Available data |

_ _ _

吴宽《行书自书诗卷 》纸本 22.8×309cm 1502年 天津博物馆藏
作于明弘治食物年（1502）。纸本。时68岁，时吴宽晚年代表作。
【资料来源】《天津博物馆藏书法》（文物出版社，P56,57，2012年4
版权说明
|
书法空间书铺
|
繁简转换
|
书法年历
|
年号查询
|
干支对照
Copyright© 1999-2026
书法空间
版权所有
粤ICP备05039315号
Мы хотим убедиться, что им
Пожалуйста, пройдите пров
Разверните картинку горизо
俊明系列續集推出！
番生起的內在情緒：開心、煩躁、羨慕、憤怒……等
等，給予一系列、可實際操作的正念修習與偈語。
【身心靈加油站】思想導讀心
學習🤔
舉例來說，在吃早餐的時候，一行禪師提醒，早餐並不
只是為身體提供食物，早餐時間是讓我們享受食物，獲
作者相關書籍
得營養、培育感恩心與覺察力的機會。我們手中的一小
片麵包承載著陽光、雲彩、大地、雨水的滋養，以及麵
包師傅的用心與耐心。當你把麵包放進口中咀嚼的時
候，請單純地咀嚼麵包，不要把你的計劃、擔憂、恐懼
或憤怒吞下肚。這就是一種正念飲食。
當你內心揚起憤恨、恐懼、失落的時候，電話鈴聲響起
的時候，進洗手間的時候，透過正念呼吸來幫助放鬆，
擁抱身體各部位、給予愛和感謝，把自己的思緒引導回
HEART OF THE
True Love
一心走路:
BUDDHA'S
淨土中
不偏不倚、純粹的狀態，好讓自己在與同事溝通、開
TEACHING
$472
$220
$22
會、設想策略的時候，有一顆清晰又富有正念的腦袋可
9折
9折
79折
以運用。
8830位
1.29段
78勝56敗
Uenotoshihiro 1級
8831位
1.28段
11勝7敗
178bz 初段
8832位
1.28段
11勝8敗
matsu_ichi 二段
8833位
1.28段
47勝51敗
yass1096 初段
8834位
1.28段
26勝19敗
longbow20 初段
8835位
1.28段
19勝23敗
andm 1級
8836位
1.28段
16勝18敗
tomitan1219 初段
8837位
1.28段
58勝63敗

_ _ _

Job item | Reproduce the material above. Do not change a word.

Worked solution |
吴宽《行书自书诗卷 》纸本 22.8×309cm 1502年 天津博物馆藏
作于明弘治食物年（1502）。纸本。时68岁，时吴宽晚年代表作。
【资料来源】《天津博物馆藏书法》（文物出版社，P56,57，2012年4
版权说明
|
书法空间书铺
|
繁简转换
|
书法年历
|
年号查询
|
干支对照
Copyright© 1999-2026
书法空间
版权所有
粤ICP备05039315号
Мы хотим убедиться, что им
Пожалуйста, пройдите пров
Разверните картинку горизо
俊明系列續集推出！
番生起的內在情緒：開心、煩躁、羨慕、憤怒……等
等，給予一系列、可實際操作的正念修習與偈語。
【身心靈加油站】思想導讀心
學習🤔
舉例來說，在吃早餐的時候，一行禪師提醒，早餐並不
只是為身體提供食物，早餐時間是讓我們享受食物，獲
作者相關書籍
得營養、培育感恩心與覺察力的機會。我們手中的一小
片麵包承載著陽光、雲彩、大地、雨水的滋養，以及麵
包師傅的用心與耐心。當你把麵包放進口中咀嚼的時
候，請單純地咀嚼麵包，不要把你的計劃、擔憂、恐懼
或憤怒吞下肚。這就是一種正念飲食。
當你內心揚起憤恨、恐懼、失落的時候，電話鈴聲響起
的時候，進洗手間的時候，透過正念呼吸來幫助放鬆，
擁抱身體各部位、給予愛和感謝，把自己的思緒引導回
HEART OF THE
True Love
一心走路:
BUDDHA'S
淨土中
不偏不倚、純粹的狀態，好讓自己在與同事溝通、開
TEACHING
$472
$220
$22
會、設想策略的時候，有一顆清晰又富有正念的腦袋可
9折
9折
79折
以運用。
8830位
1.29段
78勝56敗
Uenotoshihiro 1級
8831位
1.28段
11勝7敗
178bz 初段
8832位
1.28段
11勝8敗
matsu_ichi 二段
8833位
1.28段
47勝51敗
yass1096 初段
8834位
1.28段
26勝19敗
longbow20 初段
8835位
1.28段
19勝23敗
andm 1級
8836位
1.28段
16勝18敗
tomitan1219 初段
8837位
1.28段
58勝63敗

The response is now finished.